Chemsex : les mesures du gouvernement pour combattre ce phénomène inquiétant

Le chemsex, pratique consistante à avoir des relations sexuelles sous l’emprise de drogues, attire une attention croissante en France. Suite à un accident impliquant Pierre Palmade, les députés ont adopté une proposition de résolution pour établir une stratégie nationale de prévention. Une expérimentation est déjà en cours dans six villes afin d’apporter un soutien pluridisciplinaire aux personnes concernées.

  • Gouvernement adopte stratégique pour prévenir chemsex
  • Expérimentation en six villes pour soutenir pratiquants
  • Députés adoptent résolution contre chemsex
  • Plan chemsex prévu pour septembre 2025

Chemsex : les mesures du gouvernement pour combattre ce phénomène inquiétant

Le chemsex et son impact sur la santé publique

Le chemsex est devenu un sujet de préoccupation majeur en France, notamment depuis le 10 février 2023 lorsque Pierre Palmade a causé un grave accident de voiture alors qu’il était sous l’emprise de drogues prises lors d’un marathon sexuel. Cette pratique concerne entre 100 000 et 200 000 personnes, selon un rapport remis au ministère de la Santé en 2022. Elle présente des risques importants, tant sur le plan infectieux qu’addictif.

Les députés adoptent une résolution pour lutter contre le chemsex

Pour répondre à cette problématique grandissante, plusieurs députés ont proposé une résolution adoptée à l’unanimité le 31 mars. Ce texte demande au gouvernement d’élaborer une stratégie nationale de prévention du chemsex, visant non seulement à sensibiliser mais aussi à protéger les utilisateurs.

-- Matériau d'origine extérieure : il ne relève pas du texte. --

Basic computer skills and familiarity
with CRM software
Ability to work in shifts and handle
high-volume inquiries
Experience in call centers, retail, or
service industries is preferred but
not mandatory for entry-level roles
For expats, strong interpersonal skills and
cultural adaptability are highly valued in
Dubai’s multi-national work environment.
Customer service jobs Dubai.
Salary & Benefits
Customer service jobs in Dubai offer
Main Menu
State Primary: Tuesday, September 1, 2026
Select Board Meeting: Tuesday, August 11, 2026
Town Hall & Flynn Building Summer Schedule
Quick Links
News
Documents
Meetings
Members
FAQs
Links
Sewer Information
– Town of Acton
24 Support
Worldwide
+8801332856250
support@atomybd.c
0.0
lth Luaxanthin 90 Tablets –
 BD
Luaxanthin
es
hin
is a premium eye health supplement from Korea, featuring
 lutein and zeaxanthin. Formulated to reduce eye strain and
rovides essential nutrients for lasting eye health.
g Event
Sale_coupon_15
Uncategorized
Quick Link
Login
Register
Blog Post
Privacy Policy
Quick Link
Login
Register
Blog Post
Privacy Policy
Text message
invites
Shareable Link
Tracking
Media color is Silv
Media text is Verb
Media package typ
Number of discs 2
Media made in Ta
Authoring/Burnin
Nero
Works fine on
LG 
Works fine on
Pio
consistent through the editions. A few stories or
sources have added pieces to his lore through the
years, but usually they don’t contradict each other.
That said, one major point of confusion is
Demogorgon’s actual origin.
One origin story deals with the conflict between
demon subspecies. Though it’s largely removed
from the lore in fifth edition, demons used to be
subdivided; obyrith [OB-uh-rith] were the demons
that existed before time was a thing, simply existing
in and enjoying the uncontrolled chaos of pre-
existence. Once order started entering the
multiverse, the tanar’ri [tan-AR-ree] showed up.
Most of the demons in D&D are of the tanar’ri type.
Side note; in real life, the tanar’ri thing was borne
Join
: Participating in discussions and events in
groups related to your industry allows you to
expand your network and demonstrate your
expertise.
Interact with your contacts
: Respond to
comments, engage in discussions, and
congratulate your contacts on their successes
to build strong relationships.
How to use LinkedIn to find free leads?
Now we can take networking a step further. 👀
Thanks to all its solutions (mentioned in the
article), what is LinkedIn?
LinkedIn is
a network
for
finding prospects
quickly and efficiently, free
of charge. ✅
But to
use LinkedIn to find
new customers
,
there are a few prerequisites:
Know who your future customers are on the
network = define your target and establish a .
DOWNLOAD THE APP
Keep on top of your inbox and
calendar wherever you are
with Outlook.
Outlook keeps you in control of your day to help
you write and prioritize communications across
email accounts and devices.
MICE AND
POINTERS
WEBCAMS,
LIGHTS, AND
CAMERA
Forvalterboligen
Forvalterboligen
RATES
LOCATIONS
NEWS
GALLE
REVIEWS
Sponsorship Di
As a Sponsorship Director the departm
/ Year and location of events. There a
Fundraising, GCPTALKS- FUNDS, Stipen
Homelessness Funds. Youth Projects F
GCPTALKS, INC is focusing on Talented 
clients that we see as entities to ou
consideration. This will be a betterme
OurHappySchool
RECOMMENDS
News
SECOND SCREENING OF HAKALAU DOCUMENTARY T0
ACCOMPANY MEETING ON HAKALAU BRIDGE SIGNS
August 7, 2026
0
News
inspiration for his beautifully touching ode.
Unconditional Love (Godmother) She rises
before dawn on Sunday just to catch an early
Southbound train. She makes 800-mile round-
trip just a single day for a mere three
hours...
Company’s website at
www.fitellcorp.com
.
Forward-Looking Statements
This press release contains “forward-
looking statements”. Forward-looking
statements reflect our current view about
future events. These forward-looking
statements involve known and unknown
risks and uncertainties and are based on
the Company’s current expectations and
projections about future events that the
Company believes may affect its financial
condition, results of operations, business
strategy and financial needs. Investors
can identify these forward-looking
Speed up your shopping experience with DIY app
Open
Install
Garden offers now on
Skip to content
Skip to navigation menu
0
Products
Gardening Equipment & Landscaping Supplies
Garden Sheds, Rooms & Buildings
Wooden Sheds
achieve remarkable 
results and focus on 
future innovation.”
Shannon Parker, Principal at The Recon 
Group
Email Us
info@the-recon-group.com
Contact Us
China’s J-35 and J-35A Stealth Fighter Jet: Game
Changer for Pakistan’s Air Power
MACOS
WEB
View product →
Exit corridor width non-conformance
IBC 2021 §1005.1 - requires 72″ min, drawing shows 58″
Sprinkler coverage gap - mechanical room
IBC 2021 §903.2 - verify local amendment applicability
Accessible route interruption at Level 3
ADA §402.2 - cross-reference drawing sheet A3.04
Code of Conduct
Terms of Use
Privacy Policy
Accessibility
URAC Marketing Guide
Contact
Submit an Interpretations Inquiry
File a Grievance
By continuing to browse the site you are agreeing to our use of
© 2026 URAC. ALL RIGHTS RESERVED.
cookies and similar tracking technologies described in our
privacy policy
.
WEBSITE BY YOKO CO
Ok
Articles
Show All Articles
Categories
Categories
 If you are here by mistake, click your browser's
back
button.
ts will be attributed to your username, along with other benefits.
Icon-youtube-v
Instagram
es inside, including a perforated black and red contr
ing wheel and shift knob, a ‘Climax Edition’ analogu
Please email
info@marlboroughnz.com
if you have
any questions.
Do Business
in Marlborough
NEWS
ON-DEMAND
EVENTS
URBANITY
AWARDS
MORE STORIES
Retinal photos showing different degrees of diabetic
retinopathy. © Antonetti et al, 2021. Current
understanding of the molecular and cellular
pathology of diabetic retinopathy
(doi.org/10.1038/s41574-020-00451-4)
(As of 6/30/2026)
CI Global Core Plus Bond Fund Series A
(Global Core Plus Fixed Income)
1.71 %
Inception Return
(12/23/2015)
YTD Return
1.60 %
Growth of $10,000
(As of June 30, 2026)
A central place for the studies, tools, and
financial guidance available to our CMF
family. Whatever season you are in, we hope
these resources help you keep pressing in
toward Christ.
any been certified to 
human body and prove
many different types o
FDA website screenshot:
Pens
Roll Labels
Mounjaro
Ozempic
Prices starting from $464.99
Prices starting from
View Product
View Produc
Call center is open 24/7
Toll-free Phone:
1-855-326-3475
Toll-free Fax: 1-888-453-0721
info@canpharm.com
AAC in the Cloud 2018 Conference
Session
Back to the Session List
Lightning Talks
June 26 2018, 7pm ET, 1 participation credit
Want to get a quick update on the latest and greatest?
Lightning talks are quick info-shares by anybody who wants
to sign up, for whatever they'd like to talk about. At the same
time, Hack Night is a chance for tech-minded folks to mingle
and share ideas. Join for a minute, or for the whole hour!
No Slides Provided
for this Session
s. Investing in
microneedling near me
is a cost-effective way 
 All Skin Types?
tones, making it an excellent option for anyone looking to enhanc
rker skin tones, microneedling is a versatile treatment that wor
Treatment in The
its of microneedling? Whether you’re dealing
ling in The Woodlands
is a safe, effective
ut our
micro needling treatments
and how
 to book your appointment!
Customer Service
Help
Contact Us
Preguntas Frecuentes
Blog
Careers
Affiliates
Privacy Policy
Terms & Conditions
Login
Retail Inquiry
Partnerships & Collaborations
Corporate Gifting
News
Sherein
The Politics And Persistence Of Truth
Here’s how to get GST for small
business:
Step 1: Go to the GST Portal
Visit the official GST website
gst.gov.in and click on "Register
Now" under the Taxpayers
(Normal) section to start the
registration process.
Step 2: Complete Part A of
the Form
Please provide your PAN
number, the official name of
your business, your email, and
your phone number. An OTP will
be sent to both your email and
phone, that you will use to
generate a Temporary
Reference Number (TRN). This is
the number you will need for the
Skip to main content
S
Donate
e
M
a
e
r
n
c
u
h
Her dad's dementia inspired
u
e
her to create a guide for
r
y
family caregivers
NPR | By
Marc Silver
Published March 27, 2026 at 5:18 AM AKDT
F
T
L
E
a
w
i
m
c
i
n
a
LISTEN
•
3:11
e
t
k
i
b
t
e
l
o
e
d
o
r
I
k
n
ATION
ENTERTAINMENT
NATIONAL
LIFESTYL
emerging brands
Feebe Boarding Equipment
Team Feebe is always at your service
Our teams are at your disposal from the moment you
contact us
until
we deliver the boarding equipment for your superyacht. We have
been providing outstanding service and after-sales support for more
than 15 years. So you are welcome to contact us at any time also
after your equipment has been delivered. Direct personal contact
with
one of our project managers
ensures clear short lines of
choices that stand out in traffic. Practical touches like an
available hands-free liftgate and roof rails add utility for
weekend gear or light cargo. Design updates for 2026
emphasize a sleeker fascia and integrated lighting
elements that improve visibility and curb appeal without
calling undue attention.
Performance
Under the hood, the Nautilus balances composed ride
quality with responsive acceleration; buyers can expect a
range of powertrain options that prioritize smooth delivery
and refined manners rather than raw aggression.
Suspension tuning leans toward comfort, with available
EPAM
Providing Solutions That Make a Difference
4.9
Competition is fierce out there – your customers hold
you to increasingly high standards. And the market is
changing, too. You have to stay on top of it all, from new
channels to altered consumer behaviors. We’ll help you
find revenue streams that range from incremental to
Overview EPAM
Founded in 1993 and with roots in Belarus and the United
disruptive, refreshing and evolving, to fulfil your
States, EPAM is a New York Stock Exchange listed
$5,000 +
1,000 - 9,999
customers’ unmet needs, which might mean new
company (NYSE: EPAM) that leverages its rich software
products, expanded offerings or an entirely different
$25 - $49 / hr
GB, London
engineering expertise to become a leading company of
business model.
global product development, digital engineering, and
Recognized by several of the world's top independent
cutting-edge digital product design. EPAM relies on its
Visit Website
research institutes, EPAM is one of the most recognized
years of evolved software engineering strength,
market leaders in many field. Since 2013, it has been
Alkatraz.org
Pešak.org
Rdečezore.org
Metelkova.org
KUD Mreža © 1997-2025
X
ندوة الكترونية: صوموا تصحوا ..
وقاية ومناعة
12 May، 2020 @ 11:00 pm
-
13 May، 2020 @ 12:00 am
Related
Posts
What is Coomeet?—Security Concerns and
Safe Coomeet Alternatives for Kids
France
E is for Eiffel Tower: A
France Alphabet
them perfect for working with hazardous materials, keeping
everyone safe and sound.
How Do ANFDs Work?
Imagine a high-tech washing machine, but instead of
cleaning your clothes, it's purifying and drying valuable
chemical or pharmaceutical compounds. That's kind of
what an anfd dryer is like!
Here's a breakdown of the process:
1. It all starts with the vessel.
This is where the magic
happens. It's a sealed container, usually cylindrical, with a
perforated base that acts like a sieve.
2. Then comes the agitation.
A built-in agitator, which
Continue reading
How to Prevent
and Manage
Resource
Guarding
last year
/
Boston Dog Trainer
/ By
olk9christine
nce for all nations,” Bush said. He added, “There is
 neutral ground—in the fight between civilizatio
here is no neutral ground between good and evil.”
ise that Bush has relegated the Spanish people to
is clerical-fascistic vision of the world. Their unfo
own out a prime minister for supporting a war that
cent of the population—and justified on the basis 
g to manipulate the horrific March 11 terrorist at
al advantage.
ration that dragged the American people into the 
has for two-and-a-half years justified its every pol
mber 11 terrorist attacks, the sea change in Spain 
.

Brigitte Liso souligne la complexité du sujet

La députée Brigitte Liso, initiatrice de cette proposition, a reconnu que ce thème relève d’un « sujet délicat », mêlant « sexualité – voire homosexualité – et drogue », ce qui évoque des aspects « de l’intime et de l’illicite ». Sa prise de parole témoigne d’une volonté d’aborder ces questions sensibles avec sérieux.

Un plan chemsex prévu pour septembre 2025

Après le vote positif sur la résolution, le ministre de la Santé Yannick Neuder a remercié les élus pour leur engagement envers ce sujet crucial. Il a annoncé qu’une expérimentation est déjà menée dans six villes pilotes où une offre d’accompagnement pluridisciplinaire a été mise en place. Ce programme inclut des spécialistes en santé sexuelle, santé mentale et addictologie afin d’aider ceux qui pratiquent le chemsex à sortir du cycle destructeur lié aux drogues. Le ministre a également promis un rendez-vous en septembre pour discuter du plan chemsex 2025, dont l’évaluation pourrait déterminer son expansion future.

Cette initiative représente ainsi un espoir significatif pour mieux encadrer et soutenir les individus impliqués dans cette pratique risquée tout en sensibilisant davantage la population aux dangers associés au chemsex.